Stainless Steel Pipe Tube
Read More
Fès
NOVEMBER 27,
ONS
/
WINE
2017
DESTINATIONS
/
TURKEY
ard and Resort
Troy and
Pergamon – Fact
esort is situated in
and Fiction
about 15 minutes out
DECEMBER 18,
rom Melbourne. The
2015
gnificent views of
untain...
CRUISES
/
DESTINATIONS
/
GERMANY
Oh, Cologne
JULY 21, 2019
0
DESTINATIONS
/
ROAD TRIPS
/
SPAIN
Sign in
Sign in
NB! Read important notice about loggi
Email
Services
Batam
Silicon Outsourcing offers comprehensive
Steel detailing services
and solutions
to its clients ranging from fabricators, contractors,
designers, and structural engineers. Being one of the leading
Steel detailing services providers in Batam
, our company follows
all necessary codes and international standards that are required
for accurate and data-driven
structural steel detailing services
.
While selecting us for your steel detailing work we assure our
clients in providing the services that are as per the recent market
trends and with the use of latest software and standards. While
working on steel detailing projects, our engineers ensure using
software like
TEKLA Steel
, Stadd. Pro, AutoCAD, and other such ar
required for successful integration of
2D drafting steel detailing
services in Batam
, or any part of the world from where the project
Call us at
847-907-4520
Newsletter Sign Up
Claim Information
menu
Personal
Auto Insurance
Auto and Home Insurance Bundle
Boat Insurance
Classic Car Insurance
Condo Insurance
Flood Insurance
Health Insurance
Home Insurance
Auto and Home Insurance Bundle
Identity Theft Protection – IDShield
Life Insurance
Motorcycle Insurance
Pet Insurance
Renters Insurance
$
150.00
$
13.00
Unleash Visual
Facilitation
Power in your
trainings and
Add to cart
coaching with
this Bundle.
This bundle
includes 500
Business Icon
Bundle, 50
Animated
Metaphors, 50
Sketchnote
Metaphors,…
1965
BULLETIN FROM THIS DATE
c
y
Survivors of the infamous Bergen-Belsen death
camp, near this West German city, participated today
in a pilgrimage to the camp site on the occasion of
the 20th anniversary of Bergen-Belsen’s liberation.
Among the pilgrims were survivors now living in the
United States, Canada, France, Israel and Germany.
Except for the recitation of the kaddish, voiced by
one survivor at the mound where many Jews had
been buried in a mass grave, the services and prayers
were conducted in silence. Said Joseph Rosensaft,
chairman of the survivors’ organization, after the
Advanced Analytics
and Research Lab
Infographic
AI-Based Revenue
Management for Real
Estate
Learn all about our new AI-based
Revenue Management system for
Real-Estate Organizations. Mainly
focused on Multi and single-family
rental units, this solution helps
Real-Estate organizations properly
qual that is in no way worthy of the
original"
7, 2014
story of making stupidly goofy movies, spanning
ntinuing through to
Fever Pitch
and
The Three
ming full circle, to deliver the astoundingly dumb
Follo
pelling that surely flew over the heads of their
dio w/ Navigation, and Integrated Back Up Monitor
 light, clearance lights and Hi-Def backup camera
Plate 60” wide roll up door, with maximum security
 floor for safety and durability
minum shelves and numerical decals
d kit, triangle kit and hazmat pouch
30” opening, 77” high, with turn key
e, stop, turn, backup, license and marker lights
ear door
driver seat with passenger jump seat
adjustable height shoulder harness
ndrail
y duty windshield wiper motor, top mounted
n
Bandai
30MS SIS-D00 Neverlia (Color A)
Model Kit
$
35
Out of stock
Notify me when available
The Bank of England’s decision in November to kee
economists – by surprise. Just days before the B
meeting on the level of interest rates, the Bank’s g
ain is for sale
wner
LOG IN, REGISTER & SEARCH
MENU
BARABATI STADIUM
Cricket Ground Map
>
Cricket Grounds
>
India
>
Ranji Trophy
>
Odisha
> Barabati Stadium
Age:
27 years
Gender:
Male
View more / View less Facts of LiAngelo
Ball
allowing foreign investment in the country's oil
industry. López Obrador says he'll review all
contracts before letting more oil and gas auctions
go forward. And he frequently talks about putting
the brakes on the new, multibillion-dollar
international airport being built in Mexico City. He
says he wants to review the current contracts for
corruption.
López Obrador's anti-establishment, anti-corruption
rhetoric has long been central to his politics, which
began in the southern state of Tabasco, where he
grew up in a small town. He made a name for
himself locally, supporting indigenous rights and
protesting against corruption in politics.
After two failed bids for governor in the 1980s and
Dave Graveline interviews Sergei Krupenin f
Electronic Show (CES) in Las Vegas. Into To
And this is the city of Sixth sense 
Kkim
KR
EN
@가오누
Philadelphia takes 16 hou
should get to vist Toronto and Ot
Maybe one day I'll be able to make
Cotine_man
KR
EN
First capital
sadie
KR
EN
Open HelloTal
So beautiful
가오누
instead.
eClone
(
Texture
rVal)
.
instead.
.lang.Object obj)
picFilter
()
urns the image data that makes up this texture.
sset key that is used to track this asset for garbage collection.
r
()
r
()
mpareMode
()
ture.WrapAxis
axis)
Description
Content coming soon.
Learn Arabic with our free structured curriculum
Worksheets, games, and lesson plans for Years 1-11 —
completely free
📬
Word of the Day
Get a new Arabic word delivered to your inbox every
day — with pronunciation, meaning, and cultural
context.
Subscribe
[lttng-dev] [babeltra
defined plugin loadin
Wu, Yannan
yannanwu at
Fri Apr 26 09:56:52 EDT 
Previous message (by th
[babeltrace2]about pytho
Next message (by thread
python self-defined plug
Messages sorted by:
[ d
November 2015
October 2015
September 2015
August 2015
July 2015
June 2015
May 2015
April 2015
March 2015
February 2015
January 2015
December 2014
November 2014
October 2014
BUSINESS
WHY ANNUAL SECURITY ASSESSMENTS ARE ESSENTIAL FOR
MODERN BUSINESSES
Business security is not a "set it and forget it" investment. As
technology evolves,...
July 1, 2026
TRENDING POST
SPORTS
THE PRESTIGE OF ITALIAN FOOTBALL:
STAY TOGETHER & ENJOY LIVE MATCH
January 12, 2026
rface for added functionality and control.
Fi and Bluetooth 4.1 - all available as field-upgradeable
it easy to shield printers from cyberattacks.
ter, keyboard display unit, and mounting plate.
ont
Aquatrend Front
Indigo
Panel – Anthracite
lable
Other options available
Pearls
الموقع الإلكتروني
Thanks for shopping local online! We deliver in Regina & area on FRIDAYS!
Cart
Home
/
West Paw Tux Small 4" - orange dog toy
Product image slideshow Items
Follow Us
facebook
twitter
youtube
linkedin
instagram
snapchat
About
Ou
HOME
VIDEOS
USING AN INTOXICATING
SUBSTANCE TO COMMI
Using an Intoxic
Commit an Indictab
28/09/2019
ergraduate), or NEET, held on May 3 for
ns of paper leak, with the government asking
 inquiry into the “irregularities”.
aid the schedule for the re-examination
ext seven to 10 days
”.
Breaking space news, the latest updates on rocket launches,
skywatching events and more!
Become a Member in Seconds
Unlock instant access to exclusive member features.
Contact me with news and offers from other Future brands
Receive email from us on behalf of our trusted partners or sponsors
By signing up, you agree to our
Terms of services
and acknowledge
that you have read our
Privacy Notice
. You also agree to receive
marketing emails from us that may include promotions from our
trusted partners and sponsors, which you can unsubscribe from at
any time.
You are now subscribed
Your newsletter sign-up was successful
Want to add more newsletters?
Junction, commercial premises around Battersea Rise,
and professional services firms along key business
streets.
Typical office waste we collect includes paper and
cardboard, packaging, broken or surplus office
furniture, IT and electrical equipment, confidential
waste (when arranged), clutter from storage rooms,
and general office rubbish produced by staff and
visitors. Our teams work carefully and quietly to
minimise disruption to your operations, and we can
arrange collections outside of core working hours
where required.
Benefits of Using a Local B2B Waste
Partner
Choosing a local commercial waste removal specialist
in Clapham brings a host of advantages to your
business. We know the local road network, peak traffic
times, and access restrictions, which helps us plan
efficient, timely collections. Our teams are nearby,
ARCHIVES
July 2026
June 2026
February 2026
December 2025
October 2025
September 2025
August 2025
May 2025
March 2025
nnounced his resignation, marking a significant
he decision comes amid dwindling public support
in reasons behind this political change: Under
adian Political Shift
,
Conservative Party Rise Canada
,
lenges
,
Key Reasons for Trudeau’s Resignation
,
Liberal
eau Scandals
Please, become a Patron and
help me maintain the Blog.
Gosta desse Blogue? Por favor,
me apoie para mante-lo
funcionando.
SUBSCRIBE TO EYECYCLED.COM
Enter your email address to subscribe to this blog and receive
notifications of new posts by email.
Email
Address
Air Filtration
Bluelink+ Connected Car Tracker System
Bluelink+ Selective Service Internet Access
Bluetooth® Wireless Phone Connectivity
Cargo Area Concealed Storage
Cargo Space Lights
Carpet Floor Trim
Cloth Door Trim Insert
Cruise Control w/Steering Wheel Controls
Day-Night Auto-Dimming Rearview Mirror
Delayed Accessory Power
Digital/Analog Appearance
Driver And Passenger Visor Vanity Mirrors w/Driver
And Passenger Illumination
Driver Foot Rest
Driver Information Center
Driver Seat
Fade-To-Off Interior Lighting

**UIT TE VOEREN WERK**
Schrijf de regels van de data letterlijk over, vanaf het begin tot en met de regel met "clients in providing".

**RESULTAAT HIERONDER**
Stainless Steel Pipe Tube
Read More
Fès
NOVEMBER 27,
ONS
/
WINE
2017
DESTINATIONS
/
TURKEY
ard and Resort
Troy and
Pergamon – Fact
esort is situated in
and Fiction
about 15 minutes out
DECEMBER 18,
rom Melbourne. The
2015
gnificent views of
untain...
CRUISES
/
DESTINATIONS
/
GERMANY
Oh, Cologne
JULY 21, 2019
0
DESTINATIONS
/
ROAD TRIPS
/
SPAIN
Sign in
Sign in
NB! Read important notice about loggi
Email
Services
Batam
Silicon Outsourcing offers comprehensive
Steel detailing services
and solutions
to its clients ranging from fabricators, contractors,
designers, and structural engineers. Being one of the leading
Steel detailing services providers in Batam
, our company follows
all necessary codes and international standards that are required
for accurate and data-driven
structural steel detailing services
.
While selecting us for your steel detailing work we assure our
clients in providing the services that are as per the recent market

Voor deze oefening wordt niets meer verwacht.